• _EXERCISE BRIEF_: In the records below, find the line holding "(170,630.13) | $ (643,113.25) |" and the line holding "6/1/2022 10:30 AM". Set down both, with every line between them, exactly.

[Stored data entries]
──────────

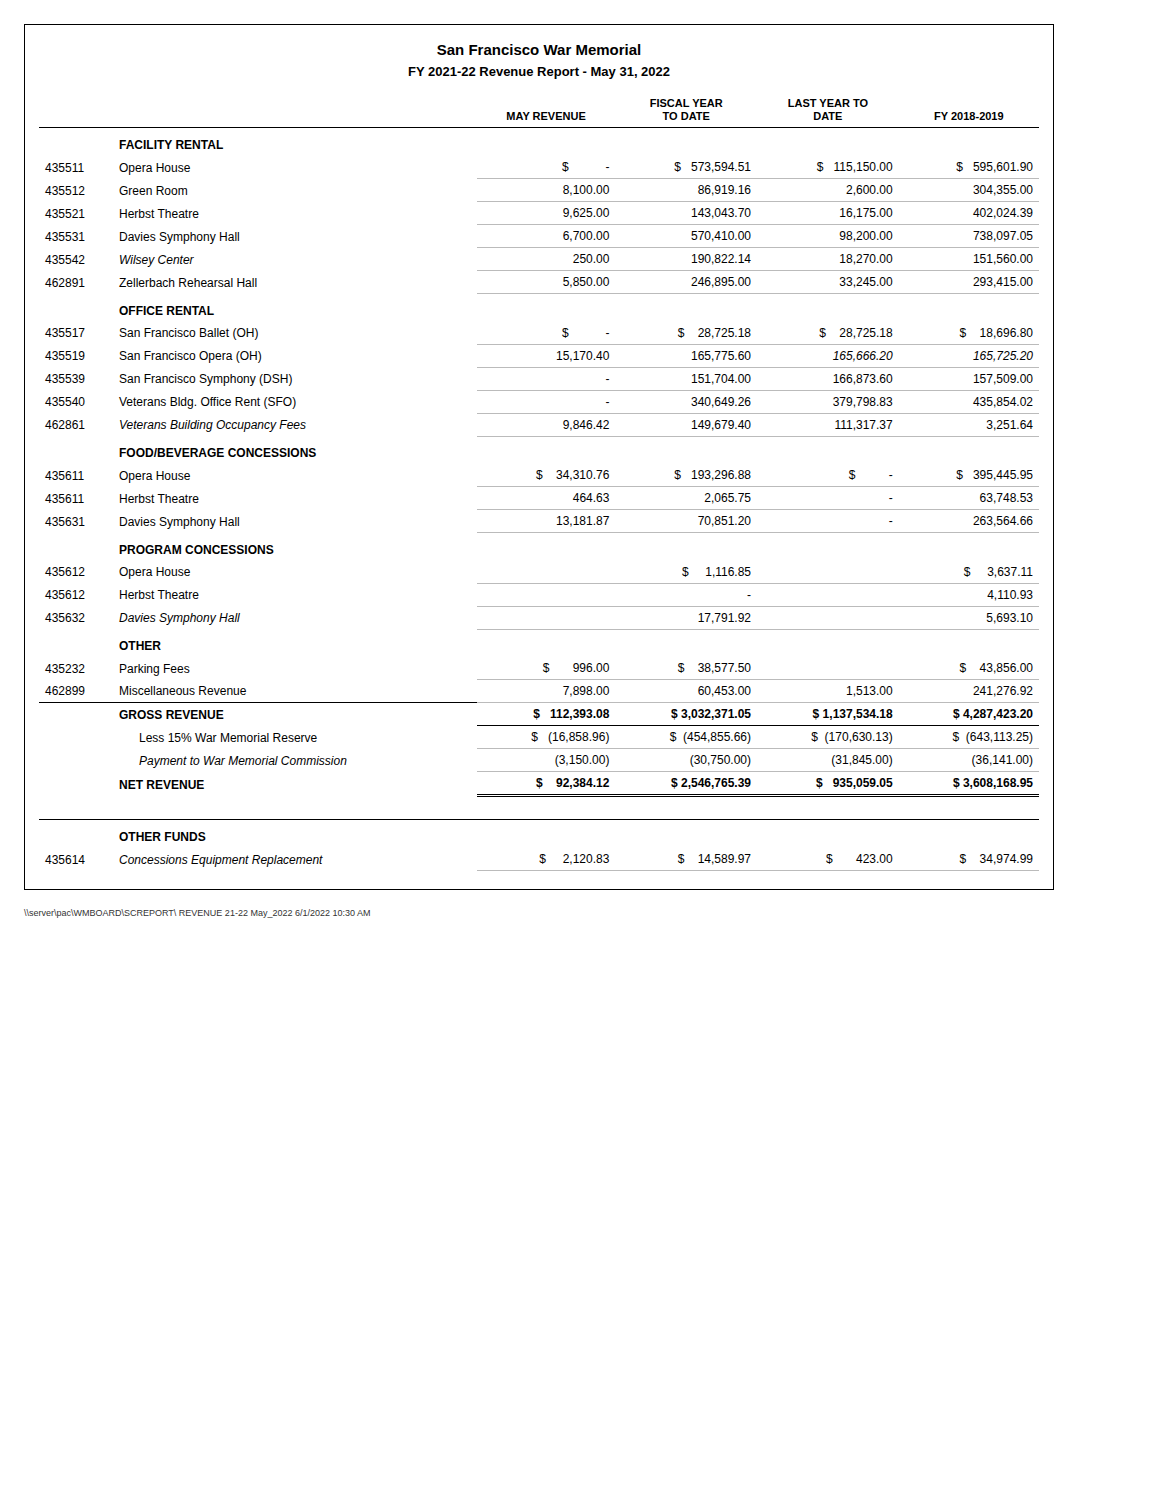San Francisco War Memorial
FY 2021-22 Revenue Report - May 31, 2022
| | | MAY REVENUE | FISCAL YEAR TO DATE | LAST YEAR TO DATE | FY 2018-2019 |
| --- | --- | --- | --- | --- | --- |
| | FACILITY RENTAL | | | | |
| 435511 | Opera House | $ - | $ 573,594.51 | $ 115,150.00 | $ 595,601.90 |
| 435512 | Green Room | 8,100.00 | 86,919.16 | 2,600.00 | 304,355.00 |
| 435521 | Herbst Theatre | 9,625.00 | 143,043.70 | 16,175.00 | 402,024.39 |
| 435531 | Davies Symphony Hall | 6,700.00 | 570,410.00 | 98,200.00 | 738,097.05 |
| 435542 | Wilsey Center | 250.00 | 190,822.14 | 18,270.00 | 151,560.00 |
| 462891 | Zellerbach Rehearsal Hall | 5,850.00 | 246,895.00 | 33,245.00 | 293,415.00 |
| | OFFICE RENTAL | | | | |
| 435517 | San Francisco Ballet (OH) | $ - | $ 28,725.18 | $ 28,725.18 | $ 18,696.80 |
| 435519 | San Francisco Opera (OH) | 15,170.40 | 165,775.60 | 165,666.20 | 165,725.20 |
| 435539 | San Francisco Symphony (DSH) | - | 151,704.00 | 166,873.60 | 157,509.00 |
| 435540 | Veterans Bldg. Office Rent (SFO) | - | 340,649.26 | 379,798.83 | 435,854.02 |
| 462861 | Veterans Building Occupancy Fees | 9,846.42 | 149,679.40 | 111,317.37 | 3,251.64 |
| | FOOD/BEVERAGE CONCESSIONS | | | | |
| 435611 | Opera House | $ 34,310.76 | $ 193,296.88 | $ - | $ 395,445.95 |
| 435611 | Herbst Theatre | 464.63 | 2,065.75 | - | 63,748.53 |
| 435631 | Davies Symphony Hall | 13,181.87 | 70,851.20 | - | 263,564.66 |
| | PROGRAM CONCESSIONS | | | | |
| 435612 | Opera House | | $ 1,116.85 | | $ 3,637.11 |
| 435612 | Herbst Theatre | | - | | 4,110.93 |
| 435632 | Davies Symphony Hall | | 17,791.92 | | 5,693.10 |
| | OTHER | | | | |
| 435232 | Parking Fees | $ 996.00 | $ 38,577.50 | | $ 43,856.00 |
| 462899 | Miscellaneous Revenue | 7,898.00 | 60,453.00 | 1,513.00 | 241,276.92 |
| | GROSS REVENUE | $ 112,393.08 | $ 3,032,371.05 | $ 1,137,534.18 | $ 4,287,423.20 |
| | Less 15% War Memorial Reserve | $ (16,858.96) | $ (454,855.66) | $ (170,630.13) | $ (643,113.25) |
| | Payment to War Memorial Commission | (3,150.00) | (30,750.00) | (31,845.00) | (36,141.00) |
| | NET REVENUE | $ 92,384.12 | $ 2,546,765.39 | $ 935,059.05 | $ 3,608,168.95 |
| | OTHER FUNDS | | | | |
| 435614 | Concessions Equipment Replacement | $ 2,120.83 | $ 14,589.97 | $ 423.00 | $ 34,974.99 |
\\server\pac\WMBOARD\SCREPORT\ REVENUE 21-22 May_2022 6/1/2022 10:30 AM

──────────

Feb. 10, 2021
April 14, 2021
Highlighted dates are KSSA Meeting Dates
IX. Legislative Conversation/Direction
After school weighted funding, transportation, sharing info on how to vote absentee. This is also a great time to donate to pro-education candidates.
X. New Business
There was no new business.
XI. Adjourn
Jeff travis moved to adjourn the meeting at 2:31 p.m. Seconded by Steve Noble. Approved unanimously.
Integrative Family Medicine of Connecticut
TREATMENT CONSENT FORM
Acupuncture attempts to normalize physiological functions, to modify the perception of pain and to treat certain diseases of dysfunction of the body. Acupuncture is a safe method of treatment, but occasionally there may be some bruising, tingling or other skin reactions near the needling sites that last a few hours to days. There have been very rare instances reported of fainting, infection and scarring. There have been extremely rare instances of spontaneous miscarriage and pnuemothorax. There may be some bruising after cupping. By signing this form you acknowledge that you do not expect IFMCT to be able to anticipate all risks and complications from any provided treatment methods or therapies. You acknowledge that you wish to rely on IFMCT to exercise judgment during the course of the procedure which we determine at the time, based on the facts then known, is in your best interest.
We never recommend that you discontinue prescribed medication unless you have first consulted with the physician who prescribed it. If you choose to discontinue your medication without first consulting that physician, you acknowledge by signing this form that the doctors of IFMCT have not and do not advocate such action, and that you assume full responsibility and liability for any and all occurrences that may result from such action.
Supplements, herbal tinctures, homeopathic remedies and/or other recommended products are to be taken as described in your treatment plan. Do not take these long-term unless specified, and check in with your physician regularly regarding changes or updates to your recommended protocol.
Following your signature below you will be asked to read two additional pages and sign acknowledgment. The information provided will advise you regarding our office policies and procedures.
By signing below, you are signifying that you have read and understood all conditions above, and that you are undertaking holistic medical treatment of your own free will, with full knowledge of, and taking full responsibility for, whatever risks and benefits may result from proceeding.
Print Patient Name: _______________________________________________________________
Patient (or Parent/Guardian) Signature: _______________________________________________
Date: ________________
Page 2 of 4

──────────

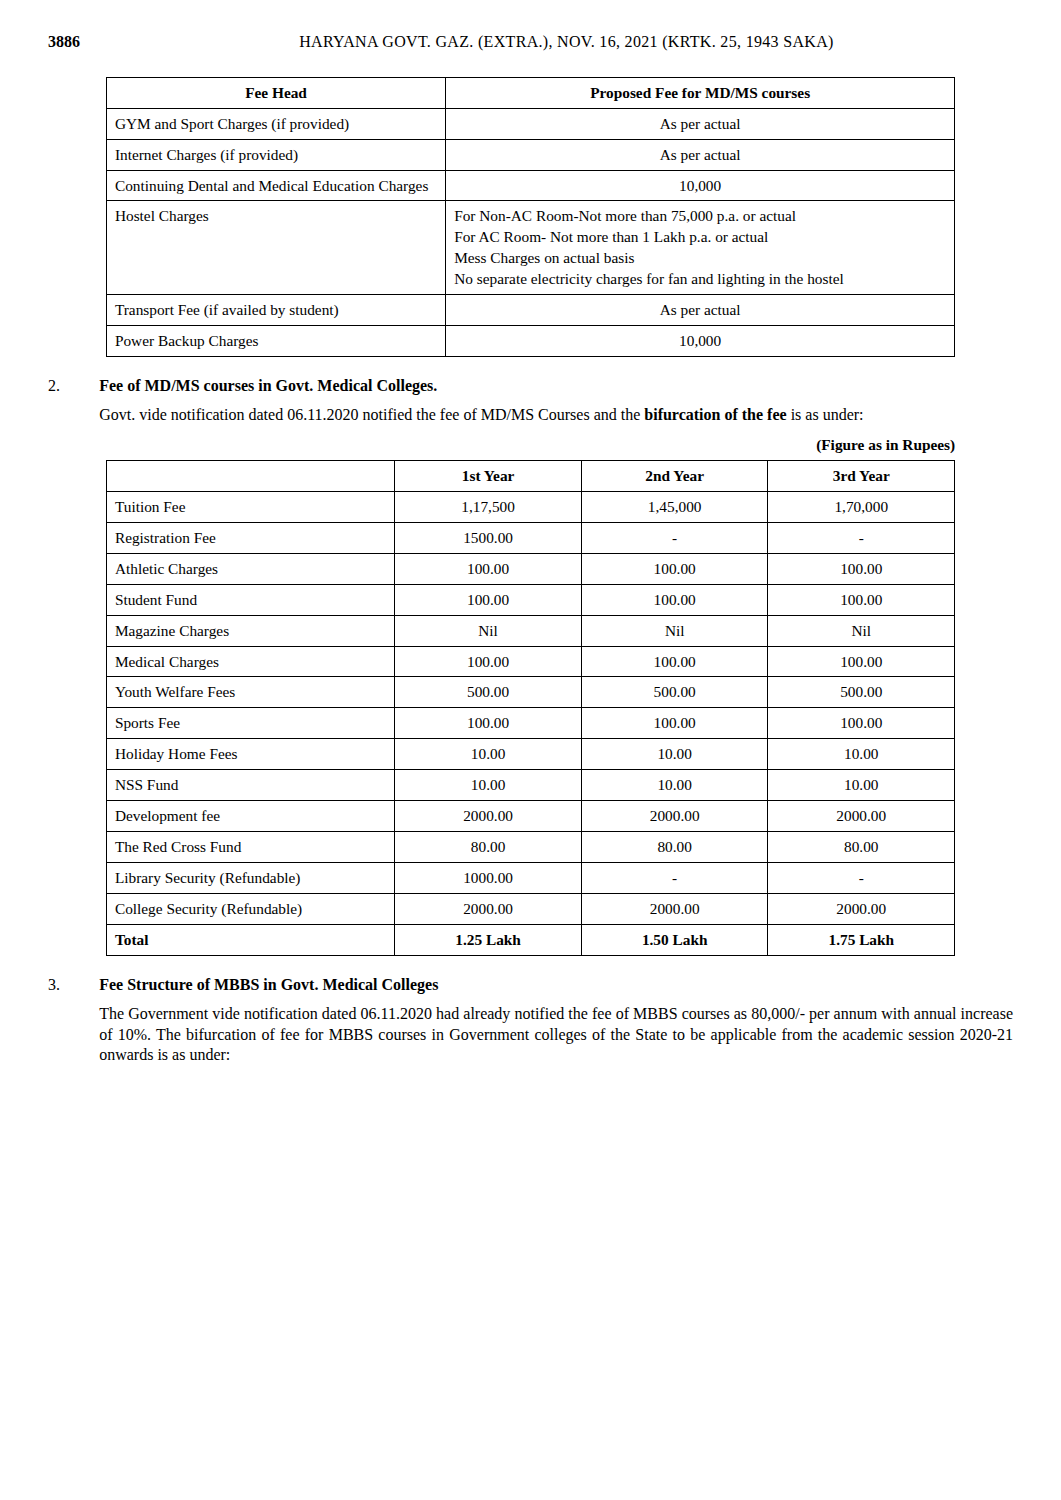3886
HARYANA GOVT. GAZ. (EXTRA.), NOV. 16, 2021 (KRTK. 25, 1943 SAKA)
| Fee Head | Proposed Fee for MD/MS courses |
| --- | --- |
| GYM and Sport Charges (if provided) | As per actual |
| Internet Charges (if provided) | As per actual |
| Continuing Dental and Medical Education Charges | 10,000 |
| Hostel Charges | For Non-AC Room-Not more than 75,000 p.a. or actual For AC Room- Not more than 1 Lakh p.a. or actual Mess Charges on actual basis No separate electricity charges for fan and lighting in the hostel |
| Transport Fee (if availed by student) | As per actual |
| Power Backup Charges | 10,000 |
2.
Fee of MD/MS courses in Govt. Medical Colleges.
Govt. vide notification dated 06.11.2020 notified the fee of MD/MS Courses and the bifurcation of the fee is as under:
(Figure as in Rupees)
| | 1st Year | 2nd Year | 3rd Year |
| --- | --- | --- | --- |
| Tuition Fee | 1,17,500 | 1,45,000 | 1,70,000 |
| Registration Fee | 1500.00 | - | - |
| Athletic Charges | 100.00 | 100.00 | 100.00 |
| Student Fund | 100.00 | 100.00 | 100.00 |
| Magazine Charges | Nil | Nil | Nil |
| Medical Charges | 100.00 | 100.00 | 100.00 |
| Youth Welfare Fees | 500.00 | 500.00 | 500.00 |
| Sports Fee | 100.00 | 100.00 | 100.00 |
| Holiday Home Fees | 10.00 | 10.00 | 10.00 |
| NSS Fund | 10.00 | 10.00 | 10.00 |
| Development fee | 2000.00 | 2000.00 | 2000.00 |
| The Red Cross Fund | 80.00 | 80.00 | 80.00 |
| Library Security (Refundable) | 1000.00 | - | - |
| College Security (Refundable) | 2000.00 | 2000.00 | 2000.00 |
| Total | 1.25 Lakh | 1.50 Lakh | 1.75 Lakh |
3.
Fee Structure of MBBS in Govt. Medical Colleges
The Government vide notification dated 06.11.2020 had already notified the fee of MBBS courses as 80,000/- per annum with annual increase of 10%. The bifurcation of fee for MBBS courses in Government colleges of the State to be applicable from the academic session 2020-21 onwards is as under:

──────────

• _RESPONSE TO THE TASK_:
| | Less 15% War Memorial Reserve | $ (16,858.96) | $ (454,855.66) | $ (170,630.13) | $ (643,113.25) |
| | Payment to War Memorial Commission | (3,150.00) | (30,750.00) | (31,845.00) | (36,141.00) |
| | NET REVENUE | $ 92,384.12 | $ 2,546,765.39 | $ 935,059.05 | $ 3,608,168.95 |
| | OTHER FUNDS | | | | |
| 435614 | Concessions Equipment Replacement | $ 2,120.83 | $ 14,589.97 | $ 423.00 | $ 34,974.99 |
\\server\pac\WMBOARD\SCREPORT\ REVENUE 21-22 May_2022 6/1/2022 10:30 AM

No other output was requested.